Normative evolutionary ethics

Normative evolutionary ethics is the most controversial branch of evolutionary ethics. Normative evolutionary ethics aims at defining which acts are right or wrong, and which things are good or bad, in evolutionary terms. It is not merely describing, but it is prescribing goals, values and obligations. Social Darwinism, discussed above, is the most historically influential version of normative evolutionary ethics. As philosopher G. E. Moore famously argued, many early versions of normative evolutionary ethics seemed to commit a logical mistake that Moore dubbed the naturalistic fallacy. This was the mistake of defining a normative property, such as goodness, in terms of some non-normative, naturalistic property, such as pleasure or survival.

▶ Work task 1
In the passage on normative evolutionary ethics, what did G. E. Moore call the logical mistake that many early versions seemed to commit?
▶ Work task 2
Print the passage on normative evolutionary ethics from "Normative evolutionary ethics is" up to and including "pleasure or survival.".
▶ Work task 3
Proceed with the passage on normative evolutionary ethics, carrying on from its last sentence.

▶ Supplied records
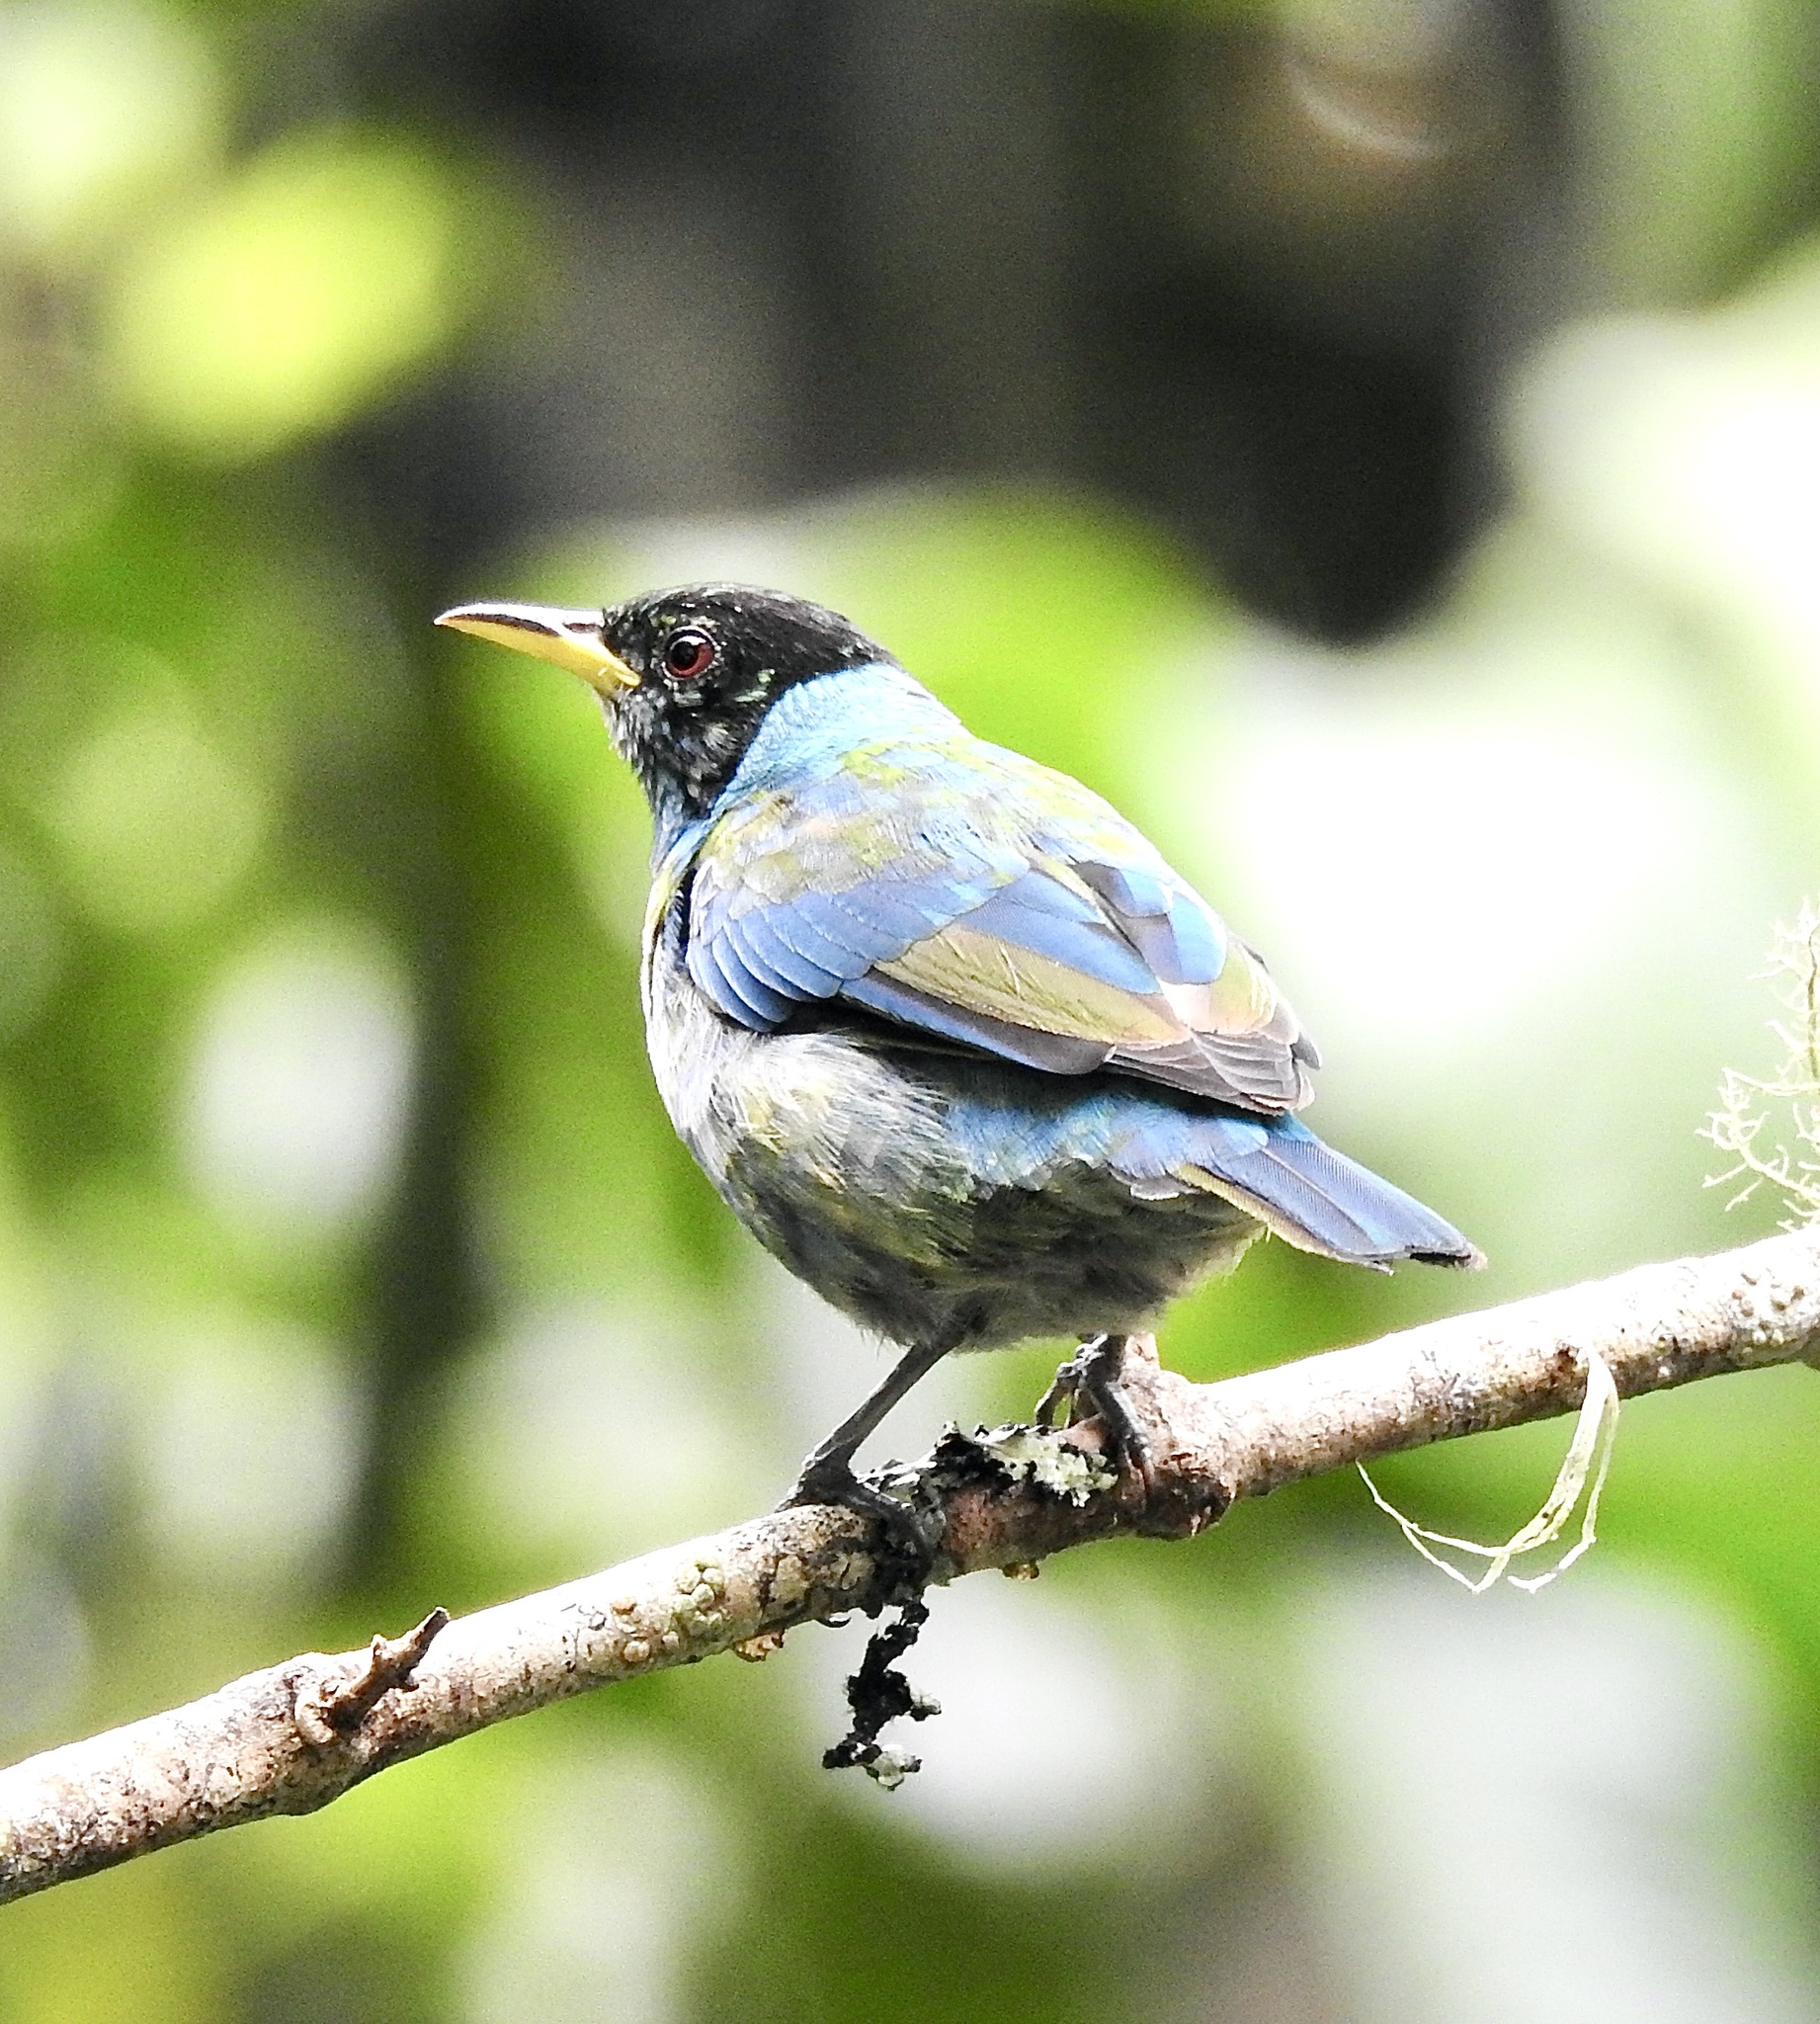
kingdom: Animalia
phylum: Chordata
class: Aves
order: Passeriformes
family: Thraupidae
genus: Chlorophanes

==

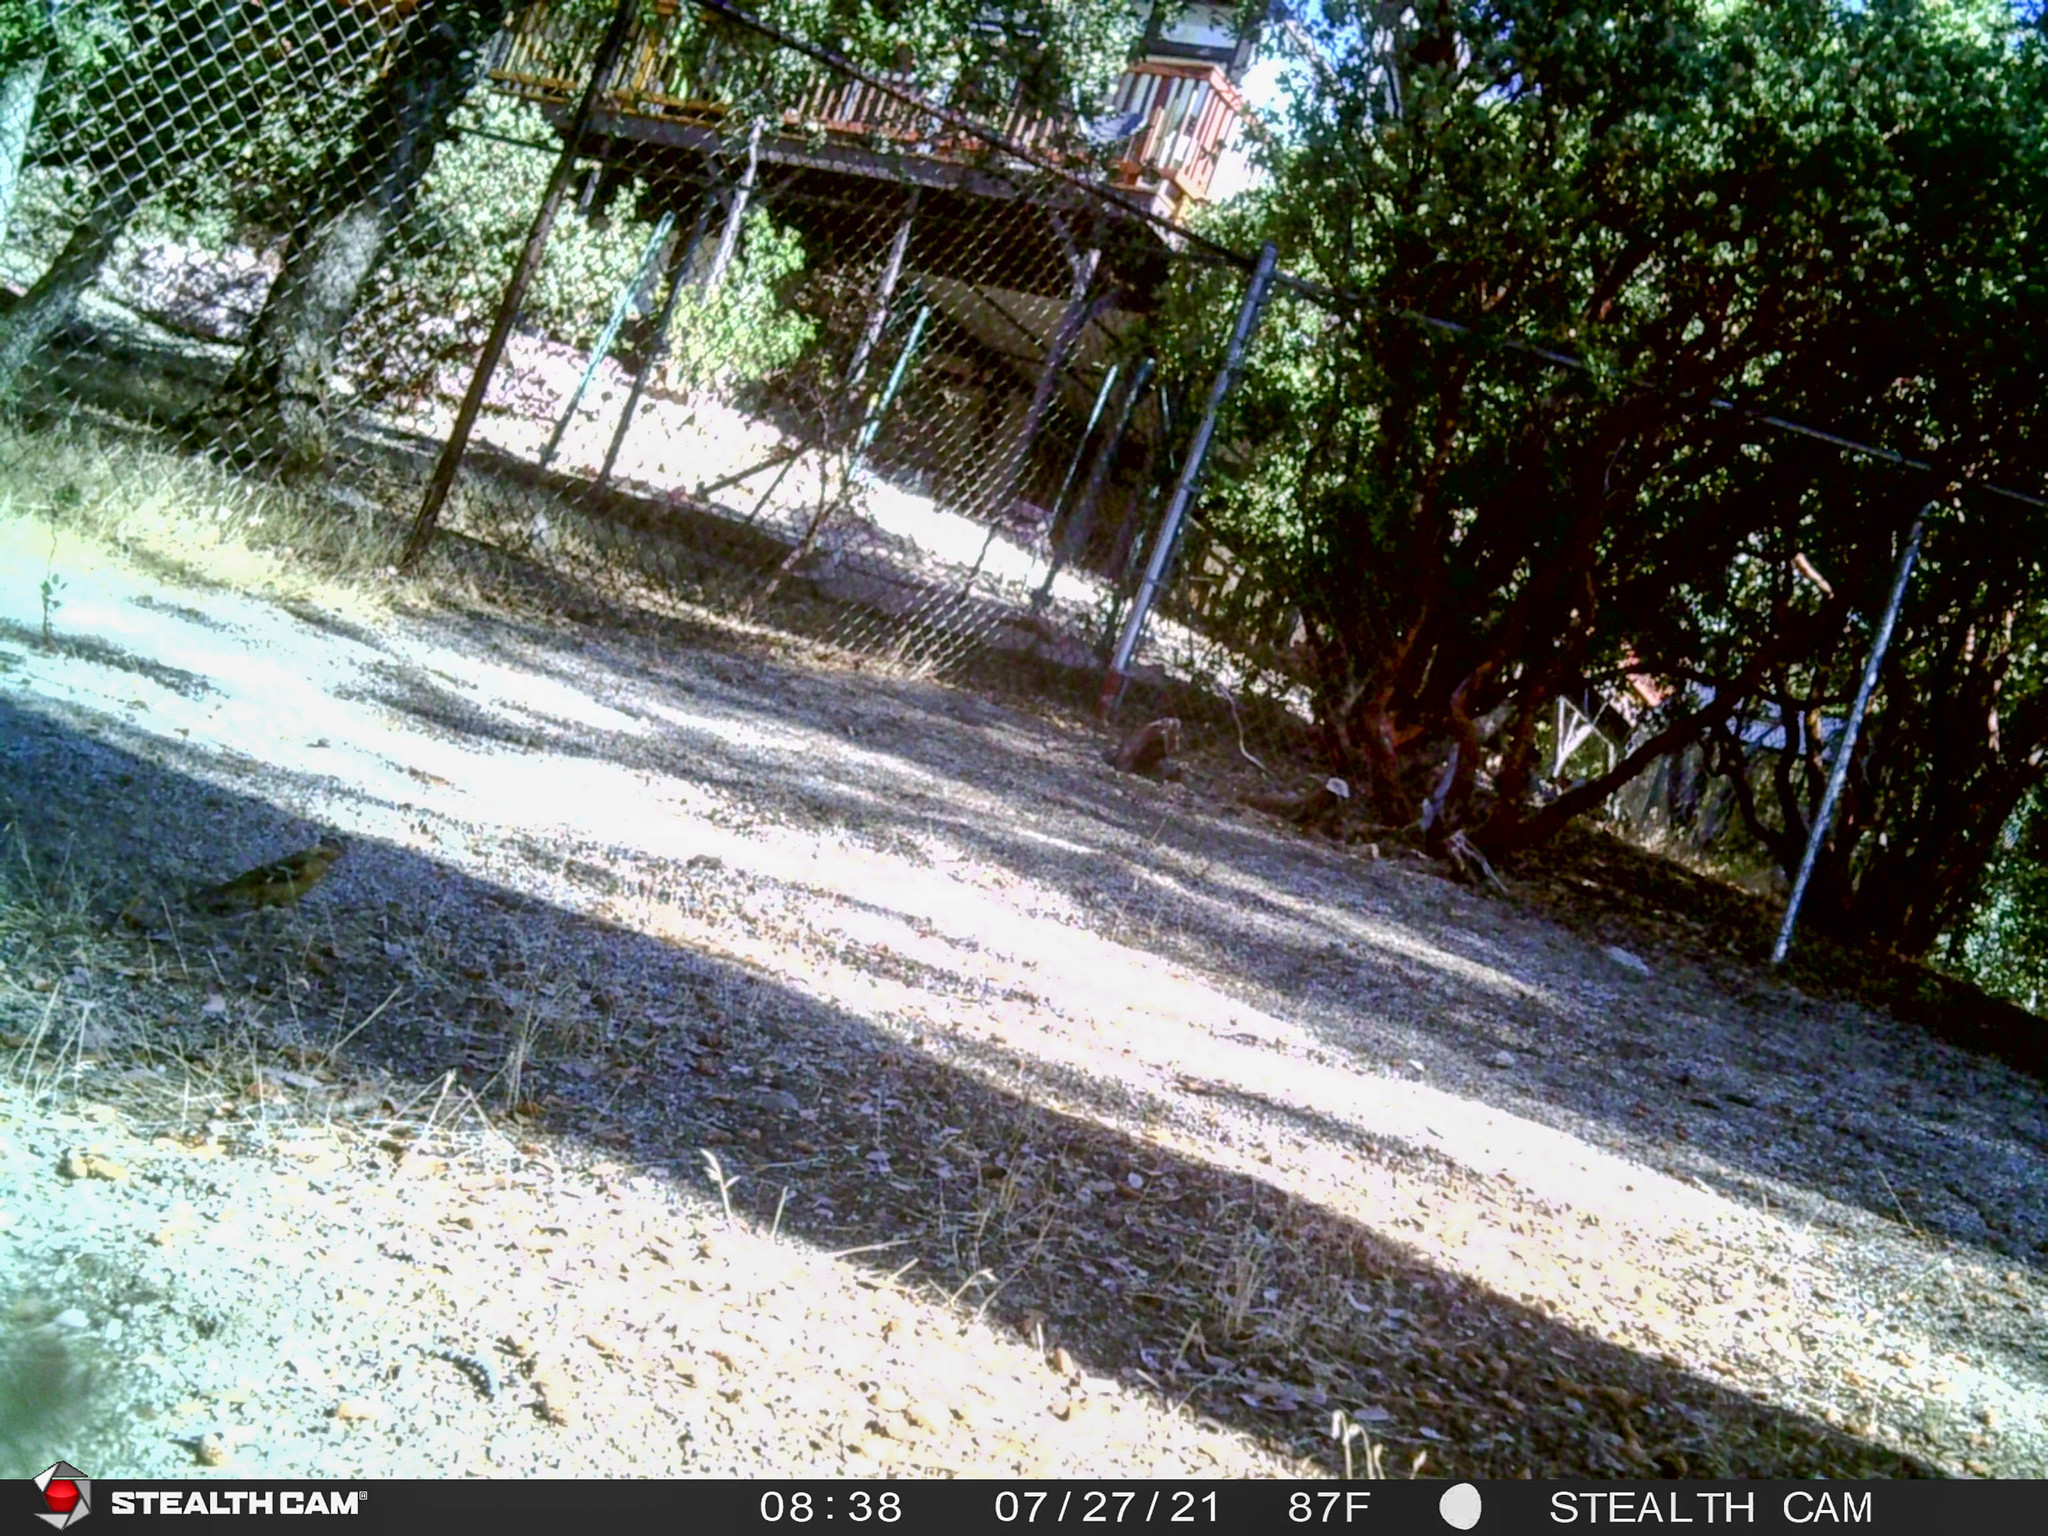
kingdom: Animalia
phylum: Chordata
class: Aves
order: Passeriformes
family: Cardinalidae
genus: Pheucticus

==

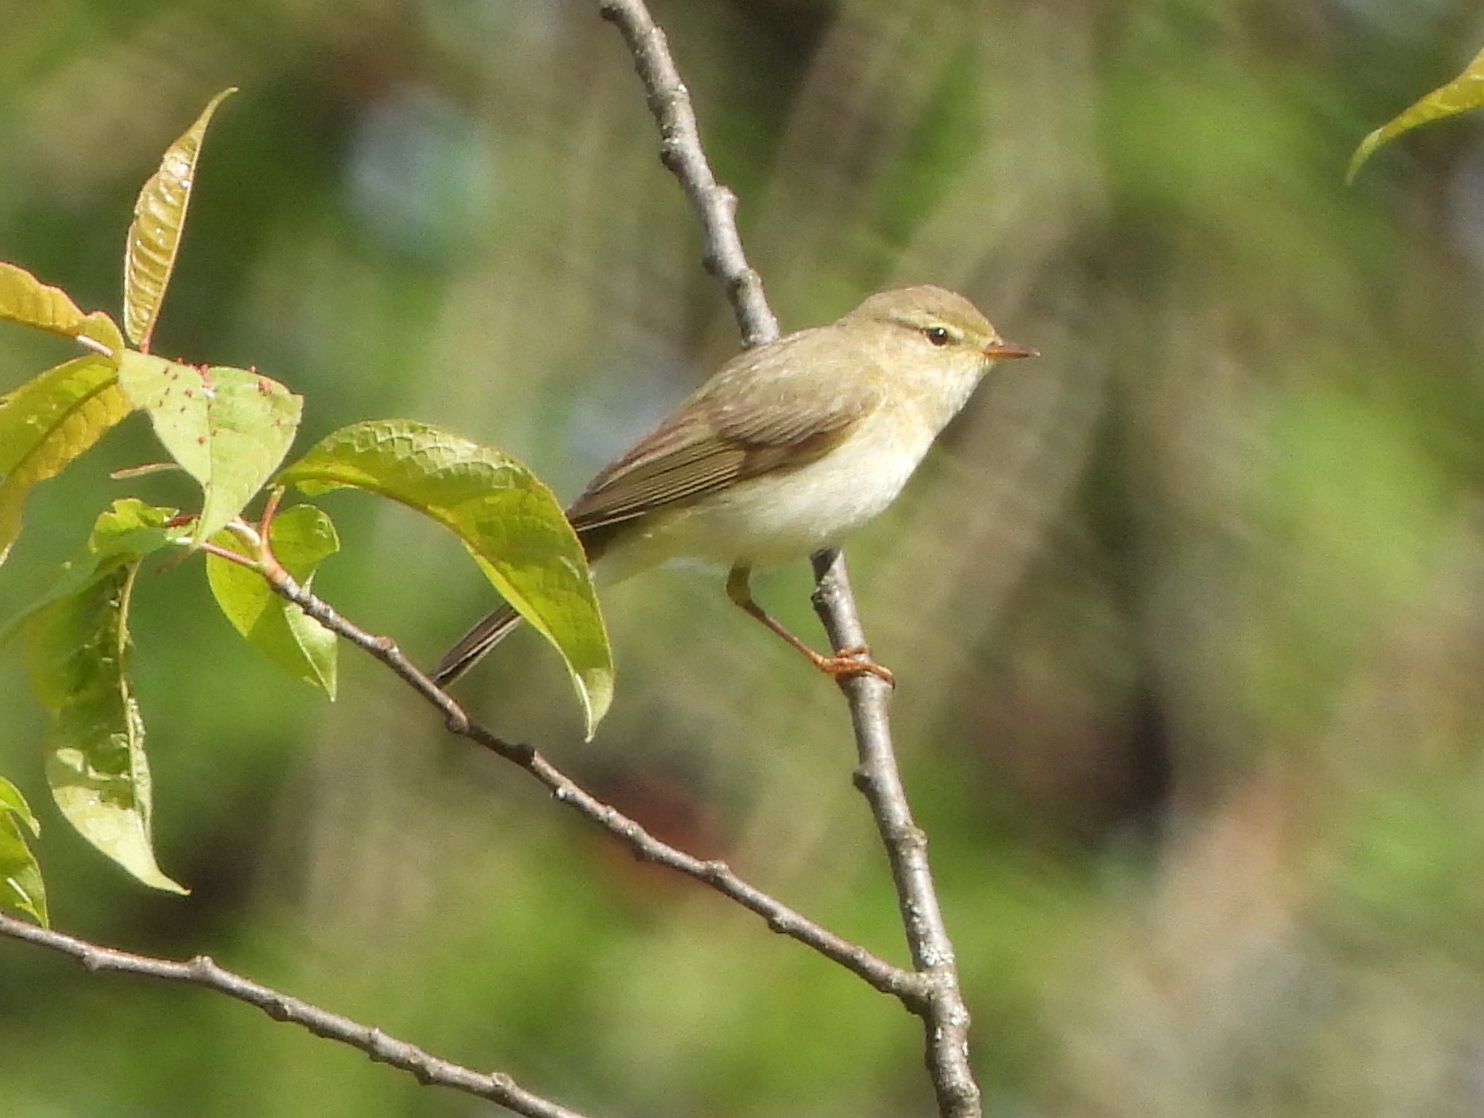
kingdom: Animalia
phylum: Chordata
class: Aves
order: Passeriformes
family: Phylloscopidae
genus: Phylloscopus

▶ Output 1
The naturalistic fallacy.

▶ Output 2
Normative evolutionary ethics is the most controversial branch of evolutionary ethics. Normative evolutionary ethics aims at defining which acts are right or wrong, and which things are good or bad, in evolutionary terms. It is not merely describing, but it is prescribing goals, values and obligations. Social Darwinism, discussed above, is the most historically influential version of normative evolutionary ethics. As philosopher G. E. Moore famously argued, many early versions of normative evolutionary ethics seemed to commit a logical mistake that Moore dubbed the naturalistic fallacy. This was the mistake of defining a normative property, such as goodness, in terms of some non-normative, naturalistic property, such as pleasure or survival.

▶ Output 3
More sophisticated forms of normative evolutionary ethics need not commit either the naturalistic fallacy or the is-ought fallacy. But all varieties of normative evolutionary ethics face the difficult challenge of explaining how evolutionary facts can have normative authority for rational agents. "Regardless of why one has a given trait, the question for a rational agent is always: is it right for me to exercise it, or should I instead renounce and resist it as far as I am able?"[5]

Evolutionary metaethics

Evolutionary theory may not be able to tell us what is morally right or wrong, but it might be able to illuminate our use of moral language, or to cast doubt on the existence of objective moral facts or the possibility of moral knowledge. Evolutionary ethicists such as Michael Ruse, E. O. Wilson, Richard Joyce, and Sharon Street have defended such claims.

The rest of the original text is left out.